If one of the buzzwords of 2016 is microservices then the other is DevOps, but from what I see, read and hear, many teams are doing it wrong. To really ‘get’ DevOps you need to understand the problem it was designed to solve, and this requires knowledge of Lean thinking.

Lean is the name of the methodology behind the Toyota Production System and is synonymous with the eradication of waste. With regards to software development waste manifests in the following ways…

  • Partially Complete Work
  • Superfluous Features
  • Relearning
  • Handover
  • Waiting
  • Task Switching
  • Rework / Defects

Now consider a typical approach to deploying and supporting software. This may sound crazy but it is the reality in many organisations…

Alex has built some software and needs it to be deployed to the staging environment. Because staging is identical to production, Alex must raise a ticket (handover) for a system admin to release it. This usually happens within thirty minutes (waiting), so rather than starting something new, Alex makes a coffee and catches up on email (task switching).

Unfortunately Alex gets side-tracked and so checks the deployment after forty-five minutes only to find that it still hasn’t been deployed. By leaning on a friend in operations the deployment gets fast-tracked but something in the configuration was wrong and it fails (defect). Alex however, was at lunch, and it’s an hour before the configuration is fixed and the software is ready for redeployment (waiting, rework). This time, everything goes smoothly and Alex advises the QA team the software is in staging ready to be tested (handover).

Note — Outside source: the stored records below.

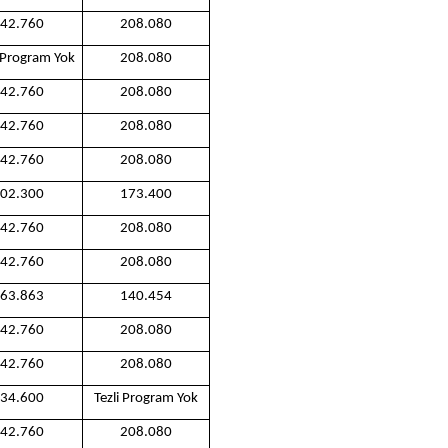
42.760
208.080
 Program Yok
208.080
42.760
208.080
42.760
208.080
42.760
208.080
02.300
173.400
42.760
208.080
42.760
208.080
63.863
140.454
42.760
208.080
42.760
208.080
34.600
Tezli Program Yok
42.760
208.080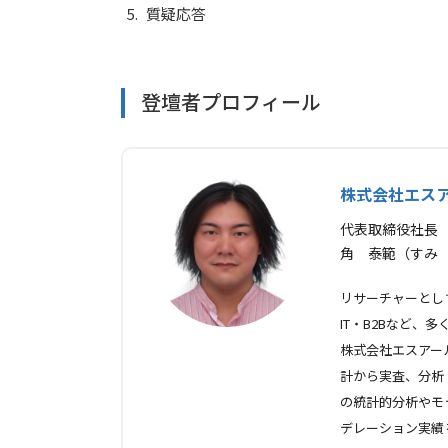
質疑応答
登壇者プロフィール
株式会社エス
代表取締役社長
角 泰範（すみ
リサーチャーとし
IT・B2Bなど
株式会社エスアー
計から実査、分析
の統計的分析やモ
デレーション実績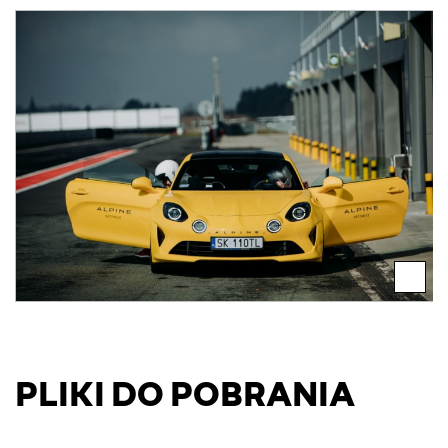
PLIKI DO POBRANIA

The above process repeats until the QA team are satisfied there are no issues. Meanwhile, Alex works on the release notes (handover). Two days later the QA team give Alex the green light and he creates another ticket (handover) requesting the software be released to production. Production releases must be approved during the weekly Change Advisory Board (CAB) meeting (waiting), and can only be performed out of hours (waiting).

Five days later the software is finally released to production, but contains another error and the release is rolled back (rework). Alex fixes the issue quickly and his manager negotiates a dispensation from the CAB, but they still need to wait until after hours before the software can be released to live again (waiting).

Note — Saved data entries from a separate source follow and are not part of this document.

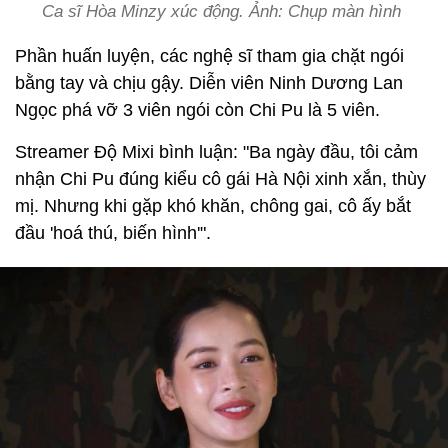
Ca sĩ Hòa Minzy xúc động. Ảnh: Chụp màn hình
Phần huấn luyện, các nghệ sĩ tham gia chặt ngói
bằng tay và chịu gậy. Diễn viên Ninh Dương Lan
Ngọc phá vỡ 3 viên ngói còn Chi Pu là 5 viên.
Streamer Độ Mixi bình luận: "Ba ngày đầu, tôi cảm
nhận Chi Pu đúng kiểu cô gái Hà Nội xinh xắn, thùy
mị. Nhưng khi gặp khó khăn, chông gai, cô ấy bắt
đầu 'hoá thú, biến hình'".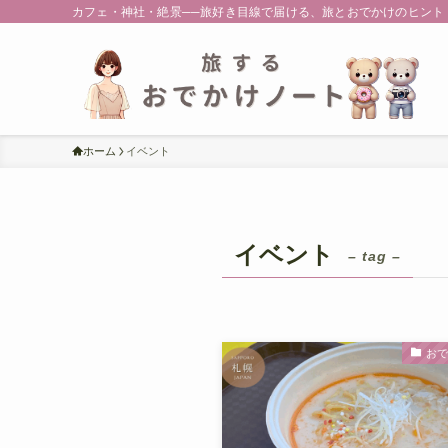
カフェ・神社・絶景──旅好き目線で届ける、旅とおでかけのヒント
ホーム
イベント
イベント
– tag –
お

This is all too common. Over a week just to get a minor software update deployed to live, without considering the impact if another developer had released another change to production in the meantime, requiring Alex to merge, rebuild and retest.

The root cause of all this waste is fear of something going wrong, but the processes put in place to mitigate risk often have the opposite effect. By introducing delays and additional steps, and by playing control in the hands of people distanced from the work, we increase the probability of error.

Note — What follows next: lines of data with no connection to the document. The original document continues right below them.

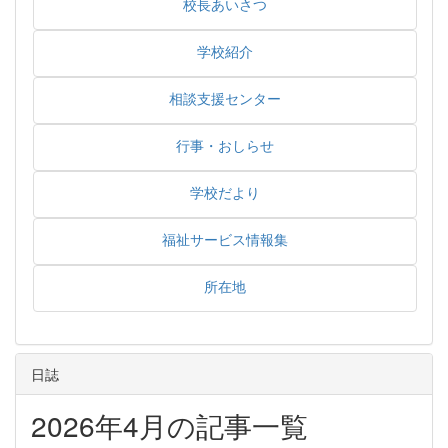
校長あいさつ
学校紹介
相談支援センター
行事・おしらせ
学校だより
福祉サービス情報集
所在地
日誌
2026年4月の記事一覧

Development teams are incentivised to change systems, operations teams are incentivised to keep them stable. The separation of responsibilities encourages developers to handover software without considering how easy it is to support and maintain. Being paged at 3am and taking the brunt of the pressure when critical applications fall over, encourages operations to introduce overly burdensome processes.

The solution is to make development, deployment and support the responsibility of a single team. Any member of the team who is capable, responsible and communicative (they discuss the changes they are going to make before they make them and notify the team after doing so), should be permitted access to any system that doesn’t contain sensitive data. To start with, not everyone will be capable, so part of the job entails training the engineers lacking experience and automating the processes to reduce the barrier to entry.

In practice you still need expert system administrators. As a developer who has been automating deployment pipelines for almost ten years I still lean heavily on them for most things hardware, operating system or network related, however, I am wary of engineers who specialise in DevOps. As the saying goes, when all you have is a hammer, everything looks like a nail. DevOps engineers are prone to build systems that only other DevOps engineers can maintain. We saw the same with build experts when continuous integration first became popular, and when configuration management tools went mainstream too. As with any other complex system, it should be composed from simple, observable parts.

At one of our clients, TES, we’ve helped automate and simplify the deployment pipeline to the extent that business users release minor changes to production without assistance. DevOps is more than a buzzword, but to do it well, it requires fundamental change to an organisation’s structure and deep understanding of the principles, as well as the tools.